Joining the faculty of Yale University in 1985, Dr. Hockfield focused her research on the development of the brain and on glioma, a deadly form of brain cancer. She pioneered the use of monoclonal antibody technology in brain research, leading to her discovery of a protein that regulates changes in neuronal structure in response to experience in early life. She identified a gene and its family of protein products that play a critical role in the spread of cancer in the brain and may represent new therapeutic targets for glioma. She gained tenure in 1994, and was later named the William Edward Gilbert Professor of Neurobiology.

At Yale, Dr. Hockfield emerged as a strong, innovative university leader, first as dean of its Graduate School of Arts and Sciences, with oversight of over 70 graduate programs, and then as provost, Yale's chief academic and administrative officer.

Since December 2004, Dr. Hockfield has served as the sixteenth president of the Massachusetts Institute of Technology (MIT), where she also holds a faculty appointment as professor of neuroscience in the Institute's Department of Brain and Cognitive Sciences. As the first life scientist to head MIT, Dr. Hockfield has helped the Institute capitalize on its exceptional strength in both science and engineering to produce groundbreaking interdisciplinary research in fields from cancer to autism to AIDS. To support research and education that crosses disciplinary boundaries, MIT is currently constructing the 180,000 square-foot Koch Institute for Integrative Cancer Research.

In her inaugural remarks, Dr.
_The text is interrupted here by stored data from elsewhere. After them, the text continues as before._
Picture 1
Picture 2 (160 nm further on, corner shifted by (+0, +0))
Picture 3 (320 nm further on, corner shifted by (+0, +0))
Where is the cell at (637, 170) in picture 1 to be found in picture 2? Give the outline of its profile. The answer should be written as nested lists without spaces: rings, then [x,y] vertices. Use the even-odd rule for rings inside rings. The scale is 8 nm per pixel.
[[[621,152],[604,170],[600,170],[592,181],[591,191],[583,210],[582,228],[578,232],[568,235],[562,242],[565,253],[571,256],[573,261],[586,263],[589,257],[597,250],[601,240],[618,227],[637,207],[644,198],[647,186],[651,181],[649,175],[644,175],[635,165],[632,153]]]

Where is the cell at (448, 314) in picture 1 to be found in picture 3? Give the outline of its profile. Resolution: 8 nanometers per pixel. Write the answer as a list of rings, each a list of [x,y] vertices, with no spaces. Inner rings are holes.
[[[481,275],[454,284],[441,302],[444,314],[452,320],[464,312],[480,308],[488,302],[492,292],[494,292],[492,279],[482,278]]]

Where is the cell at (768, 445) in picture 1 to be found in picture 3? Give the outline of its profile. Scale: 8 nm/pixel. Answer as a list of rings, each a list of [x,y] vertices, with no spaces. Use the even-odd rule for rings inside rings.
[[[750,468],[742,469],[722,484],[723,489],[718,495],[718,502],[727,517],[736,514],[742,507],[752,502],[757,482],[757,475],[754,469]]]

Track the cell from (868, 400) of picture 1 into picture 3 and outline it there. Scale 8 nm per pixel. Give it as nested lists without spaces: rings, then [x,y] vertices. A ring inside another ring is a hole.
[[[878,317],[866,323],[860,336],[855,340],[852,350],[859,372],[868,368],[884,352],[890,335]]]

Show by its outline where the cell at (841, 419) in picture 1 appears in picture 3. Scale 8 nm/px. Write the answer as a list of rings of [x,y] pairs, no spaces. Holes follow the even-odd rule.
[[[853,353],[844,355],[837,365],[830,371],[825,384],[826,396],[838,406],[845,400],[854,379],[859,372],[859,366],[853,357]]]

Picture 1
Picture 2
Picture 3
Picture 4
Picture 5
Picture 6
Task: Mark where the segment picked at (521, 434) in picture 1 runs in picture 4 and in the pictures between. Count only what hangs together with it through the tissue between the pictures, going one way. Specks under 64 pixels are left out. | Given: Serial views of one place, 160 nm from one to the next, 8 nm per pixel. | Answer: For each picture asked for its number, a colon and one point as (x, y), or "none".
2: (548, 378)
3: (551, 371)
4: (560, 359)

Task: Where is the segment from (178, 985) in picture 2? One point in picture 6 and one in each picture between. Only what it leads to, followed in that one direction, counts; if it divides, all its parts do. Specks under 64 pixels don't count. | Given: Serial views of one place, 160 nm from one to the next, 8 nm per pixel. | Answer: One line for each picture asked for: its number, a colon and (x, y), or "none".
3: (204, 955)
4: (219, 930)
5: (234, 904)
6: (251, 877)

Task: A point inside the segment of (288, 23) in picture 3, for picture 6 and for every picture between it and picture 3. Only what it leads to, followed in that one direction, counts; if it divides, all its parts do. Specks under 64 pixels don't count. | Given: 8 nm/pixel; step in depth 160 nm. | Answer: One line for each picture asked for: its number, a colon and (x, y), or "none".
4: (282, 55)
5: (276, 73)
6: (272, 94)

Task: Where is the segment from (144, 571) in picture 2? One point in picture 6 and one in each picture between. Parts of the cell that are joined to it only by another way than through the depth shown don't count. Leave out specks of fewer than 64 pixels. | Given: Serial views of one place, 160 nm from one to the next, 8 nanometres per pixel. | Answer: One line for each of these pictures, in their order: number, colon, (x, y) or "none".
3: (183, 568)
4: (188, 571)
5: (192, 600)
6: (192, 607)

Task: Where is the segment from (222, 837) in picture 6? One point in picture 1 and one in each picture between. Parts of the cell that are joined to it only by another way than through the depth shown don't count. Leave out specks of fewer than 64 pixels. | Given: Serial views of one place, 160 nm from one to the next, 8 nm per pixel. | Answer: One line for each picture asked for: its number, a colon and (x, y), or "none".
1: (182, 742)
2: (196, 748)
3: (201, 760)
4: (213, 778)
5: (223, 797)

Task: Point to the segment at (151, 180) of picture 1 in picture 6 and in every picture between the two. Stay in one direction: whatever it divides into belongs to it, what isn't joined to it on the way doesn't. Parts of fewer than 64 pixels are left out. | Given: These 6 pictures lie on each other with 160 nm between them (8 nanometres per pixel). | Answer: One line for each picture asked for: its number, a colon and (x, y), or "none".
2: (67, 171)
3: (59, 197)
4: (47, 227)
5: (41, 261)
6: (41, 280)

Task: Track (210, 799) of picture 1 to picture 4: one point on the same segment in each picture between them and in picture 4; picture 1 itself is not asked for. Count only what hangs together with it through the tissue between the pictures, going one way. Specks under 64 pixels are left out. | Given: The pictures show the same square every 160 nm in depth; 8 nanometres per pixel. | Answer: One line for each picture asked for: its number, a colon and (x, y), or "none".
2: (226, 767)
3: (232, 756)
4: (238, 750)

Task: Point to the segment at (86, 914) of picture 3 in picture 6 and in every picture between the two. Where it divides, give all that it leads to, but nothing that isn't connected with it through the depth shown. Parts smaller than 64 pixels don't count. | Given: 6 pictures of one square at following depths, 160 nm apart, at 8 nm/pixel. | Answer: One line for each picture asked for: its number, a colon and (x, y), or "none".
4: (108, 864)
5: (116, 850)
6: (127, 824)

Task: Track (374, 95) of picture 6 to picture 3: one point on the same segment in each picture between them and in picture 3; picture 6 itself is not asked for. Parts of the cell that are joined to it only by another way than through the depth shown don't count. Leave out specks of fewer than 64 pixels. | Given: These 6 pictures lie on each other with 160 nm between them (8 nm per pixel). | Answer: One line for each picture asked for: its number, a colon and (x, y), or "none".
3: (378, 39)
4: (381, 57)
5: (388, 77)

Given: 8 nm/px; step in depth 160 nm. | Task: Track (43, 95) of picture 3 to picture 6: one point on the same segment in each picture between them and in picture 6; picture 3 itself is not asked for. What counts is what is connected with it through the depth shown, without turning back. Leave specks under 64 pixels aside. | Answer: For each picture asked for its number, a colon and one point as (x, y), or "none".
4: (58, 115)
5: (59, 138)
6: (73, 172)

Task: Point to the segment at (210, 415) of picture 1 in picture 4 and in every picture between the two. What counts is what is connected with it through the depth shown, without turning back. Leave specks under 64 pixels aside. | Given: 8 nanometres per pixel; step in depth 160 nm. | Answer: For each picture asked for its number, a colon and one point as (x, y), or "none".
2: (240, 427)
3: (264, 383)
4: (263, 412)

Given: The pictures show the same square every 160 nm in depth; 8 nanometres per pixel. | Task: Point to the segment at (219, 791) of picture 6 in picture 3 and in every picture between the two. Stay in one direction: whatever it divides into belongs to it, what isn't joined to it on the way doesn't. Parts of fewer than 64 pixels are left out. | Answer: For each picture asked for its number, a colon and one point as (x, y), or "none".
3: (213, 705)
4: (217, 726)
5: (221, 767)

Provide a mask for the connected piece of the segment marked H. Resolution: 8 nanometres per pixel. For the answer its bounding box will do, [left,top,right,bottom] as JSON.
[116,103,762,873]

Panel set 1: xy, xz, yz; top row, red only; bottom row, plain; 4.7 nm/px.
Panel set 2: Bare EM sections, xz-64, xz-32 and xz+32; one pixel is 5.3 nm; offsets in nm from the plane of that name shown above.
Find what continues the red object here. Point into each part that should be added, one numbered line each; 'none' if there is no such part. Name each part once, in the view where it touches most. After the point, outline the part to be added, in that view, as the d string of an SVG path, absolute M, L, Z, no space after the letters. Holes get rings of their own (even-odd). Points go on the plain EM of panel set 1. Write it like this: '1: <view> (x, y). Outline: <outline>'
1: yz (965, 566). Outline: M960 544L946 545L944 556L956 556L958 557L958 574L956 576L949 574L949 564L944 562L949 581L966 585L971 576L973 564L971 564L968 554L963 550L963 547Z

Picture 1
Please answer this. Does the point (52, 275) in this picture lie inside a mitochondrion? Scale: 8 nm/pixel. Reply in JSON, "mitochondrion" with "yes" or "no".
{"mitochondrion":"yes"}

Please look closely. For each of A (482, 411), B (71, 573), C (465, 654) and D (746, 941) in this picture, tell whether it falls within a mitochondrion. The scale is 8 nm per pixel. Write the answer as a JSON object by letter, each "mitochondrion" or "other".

Hockfield also made clear that MIT had a unique opportunity and an obligation to make a difference on the global problem of sustainable energy. In response to her leadership, in 2006 the Institute launched the MIT Energy Initiative (MITEI), currently a $254 million research and education effort that unites researchers from all five Schools at MIT with dozens of industry partners. Long an advocate for the research university as an engine of innovation and economic growth, Dr. Hockfield has worked very effectively to help shape the nation's emerging energy technology policy and research goals. In March 2009, she was the only university president invited to appear with President Obama at a White House press briefing on the economic potential of clean energy technologies.

Dr. Hockfield is also the first woman to lead MIT, a development welcome at an Institute where nearly half the undergraduates are women. A signature of her presidency has been her vocal commitment to making MIT a leader in building diversity all along the pipeline of talent. In November 2008, she convened MIT's first-ever Diversity Leadership Congress, a gathering of 300 leaders from across the Institute committed to cultivating a culture of inclusion that allows everyone to contribute at the peak of their ability.

Dr. Hockfield holds honorary degrees from Brown University, Tsinghua University (Beijing), the Watson School of Biological Sciences at the Cold Spring Harbor Laboratory, and Mt. Sinai School of Medicine. Her accomplishments have also been recognized by the Charles Judson Herrick Award from the American Association of Anatomists, the Wilbur Lucius Cross Award from the Yale University Graduate School, the Meliora Citation from the University of Rochester, the Golden Plate Award from the Academy of Achievement, and the Amelia Earhart Award from the Women's Union.

An elected member of the American Academy of Arts and Sciences and an elected fellow of the American Association for the Advancement of Science, she also serves as a director of the General Electric Company, a trustee of the Carnegie Corporation of New York and the Woods Hole Oceanographic Institution, and a member of the Board of Overseers of the Boston Symphony Orchestra.

Dr. Hockfield lives in Cambridge with her husband, Thomas  N. Byrne, M.D., and their daughter, Elizabeth.